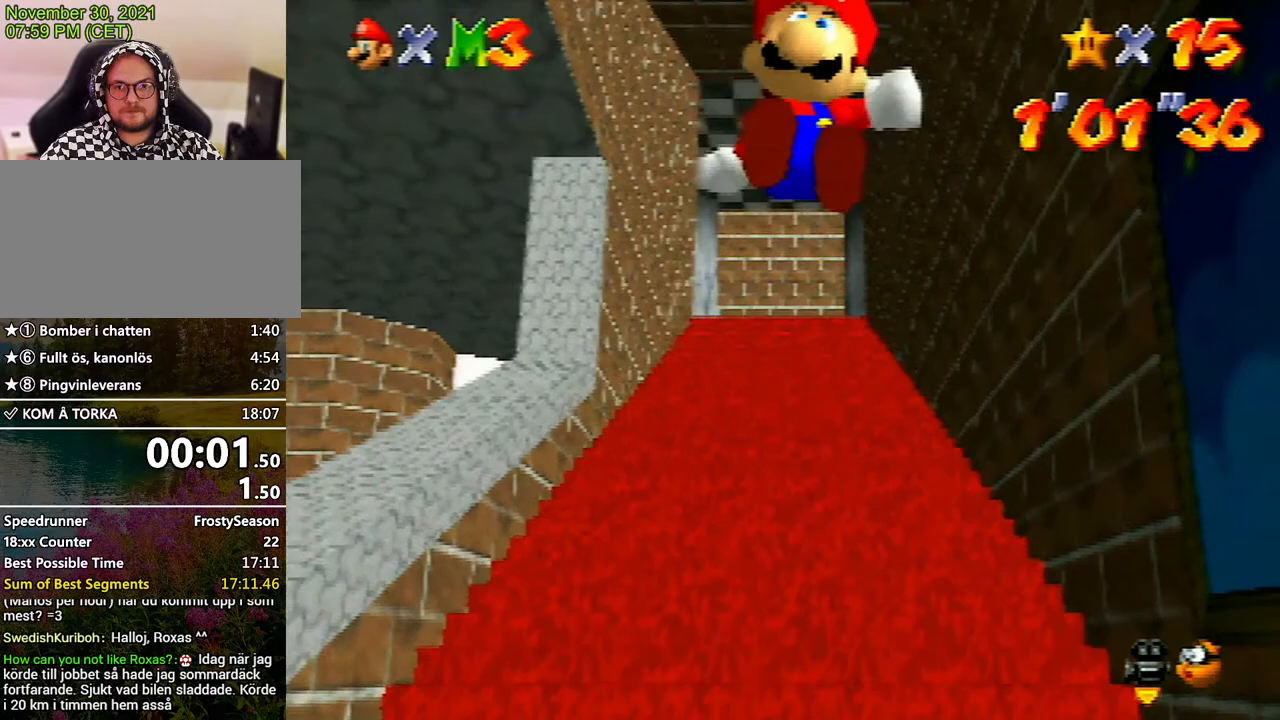
Gameplay with a controller (Nintendo layout); each line is a JSON object with the inputs held at the frame after it. "events" lists button and stick changes between this image and that frame as [ms after this image, input, new state], when the widget could be followed in between. Not read: L3 R3 START.
{"buttons": ["A", "Z"], "left_stick": "up", "events": [[500, "A", "down"]]}
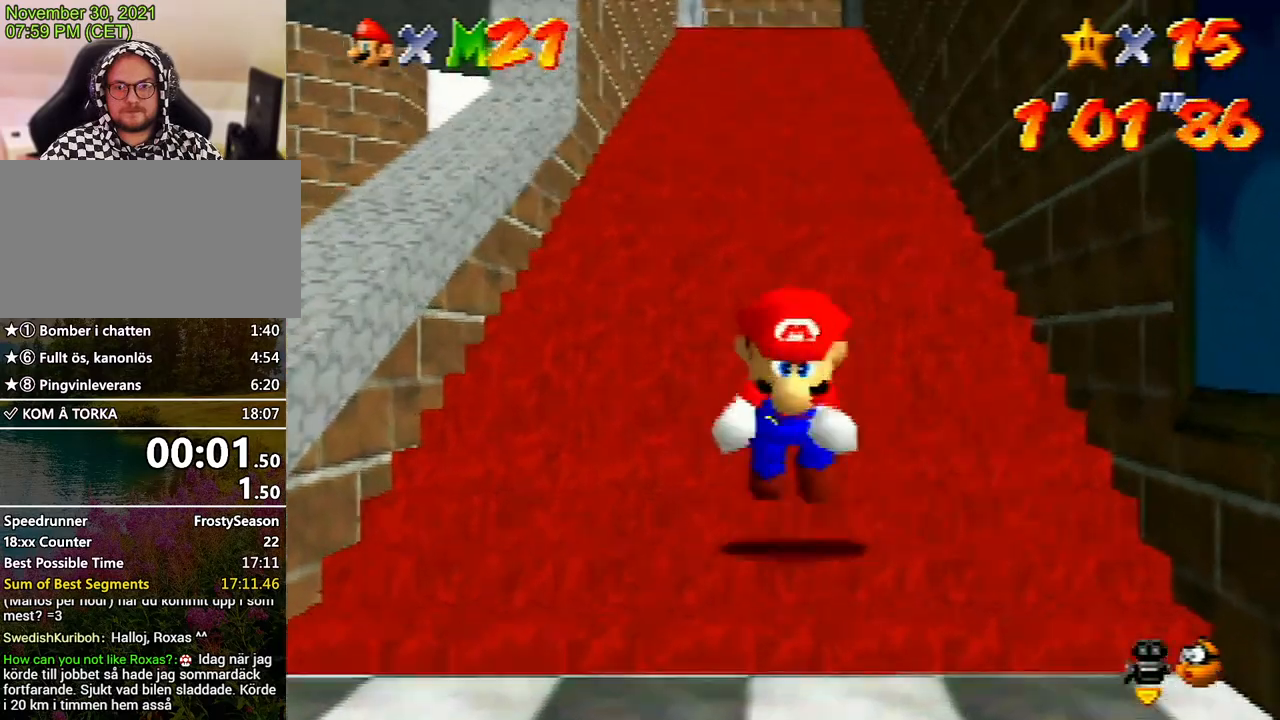
{"buttons": ["Z"], "left_stick": "up", "events": [[100, "A", "up"], [167, "A", "down"], [233, "A", "up"], [300, "A", "down"], [367, "A", "up"]]}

___

» **Task to carry out**
Only the pictures are to be left out; copy all the remaining material above exactly.

» **Output for this task**
Gameplay with a controller (Nintendo layout); each line is a JSON object with the inputs held at the frame after it. "events" lists button and stick changes between this image and that frame as [ms after this image, input, new state], when the widget could be followed in between. Not read: L3 R3 START.
{"buttons": ["A", "Z"], "left_stick": "up", "events": [[500, "A", "down"]]}
{"buttons": ["Z"], "left_stick": "up", "events": [[100, "A", "up"], [167, "A", "down"], [233, "A", "up"], [300, "A", "down"], [367, "A", "up"]]}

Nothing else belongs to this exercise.